If licensing does not prevent health and safety problems, perhaps states should ramp up inspections instead. And while it is fine to prefer formal training, people can of course learn skills in other ways. At the very least, it seems silly to regulate professional hair-braiding or blow-drying.
Such strict occupational-licensing laws hold aspiring beauty professionals captive to cosmetology schools, which rarely deliver a positive return on investment. This should be no surprise. If the law requires students to complete a cosmetology program, there is no incentive for schools to provide an education valuable enough to deliver significant earnings gains for their graduates. If aspiring beauticians must attend, schools feel little competitive pressure to attract them with a quality education.
As is the case with too many professions, the current path to work in cosmetology leads to financial hardship. Reducing the cost of schooling is key. State governments should lower the number of training hours required to get licensed. Removing licensing altogether for hair-braiders, blow-dryers, and shampooers would also help.
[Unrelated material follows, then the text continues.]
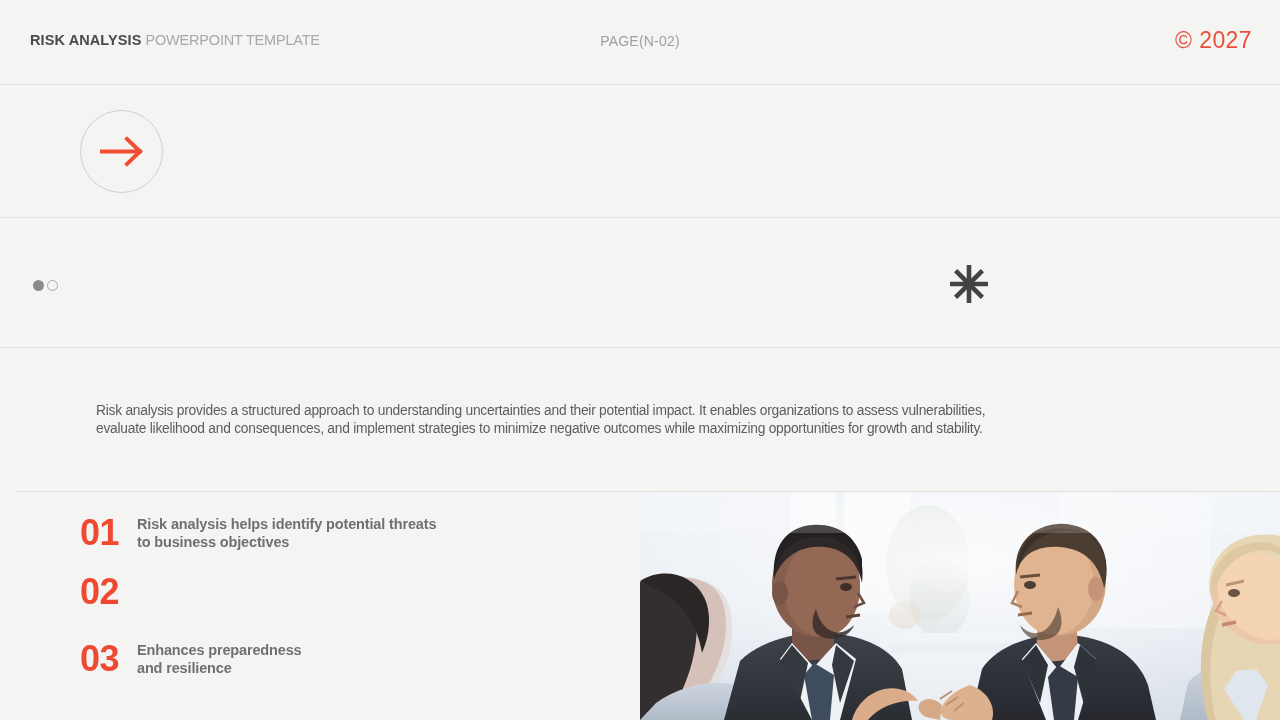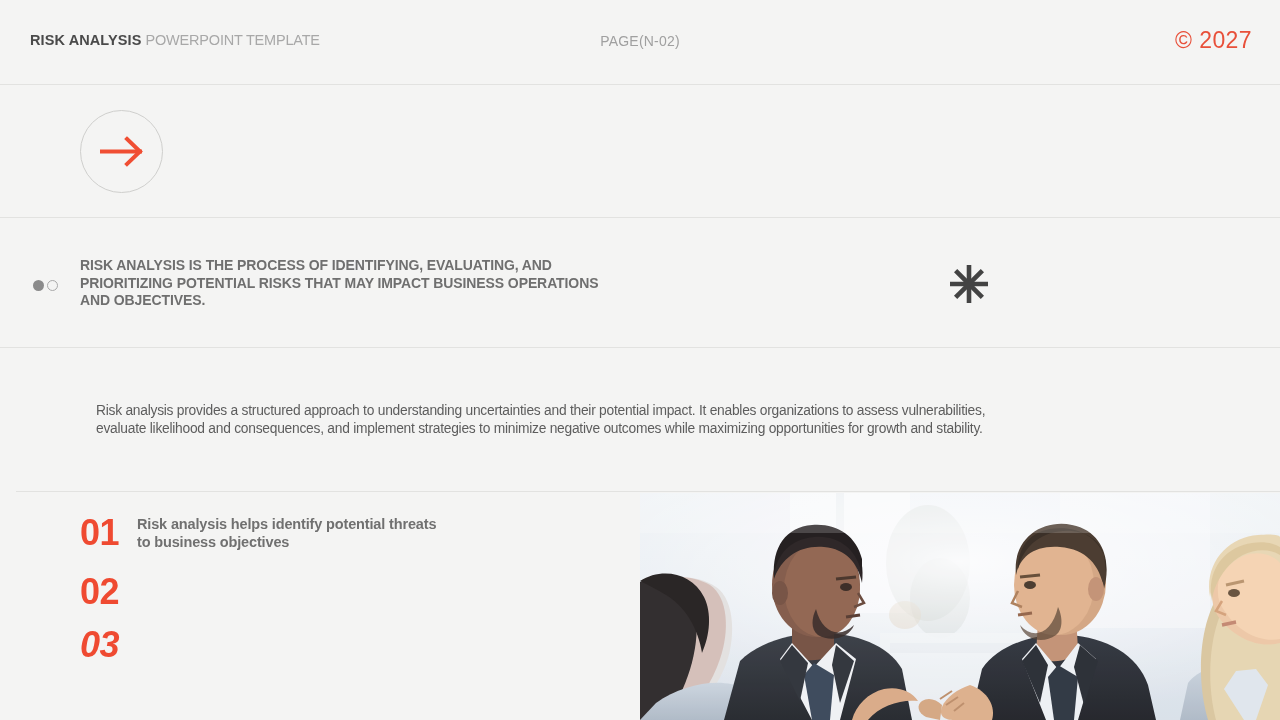"RISK ANALYSIS IS THE PROCESS" div.statement { html: <div>RISK ANALYSIS IS THE PROCESS OF IDENTIFYING, EVALUATING, AND PRIORITIZING POTENTIAL RISKS THAT MAY IMPACT BUSINESS OPERATIONS AND OBJECTIVES.</div> -> none }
And the federal government should refuse to fund programs that don’t provide their graduates with a return on investment, forcing schools to either lower their costs or improve their graduates’ earnings if they want to keep their federal subsidies.
Educational programs that offer graduates no financial return are one of the biggest drivers of student-loan debt. It is because of licensing and degree requirements for many jobs that students are being funneled into such programs. But there is a better way. States can and should do more to remove the need for many students — especially cosmetology students — to take on debt in the first place.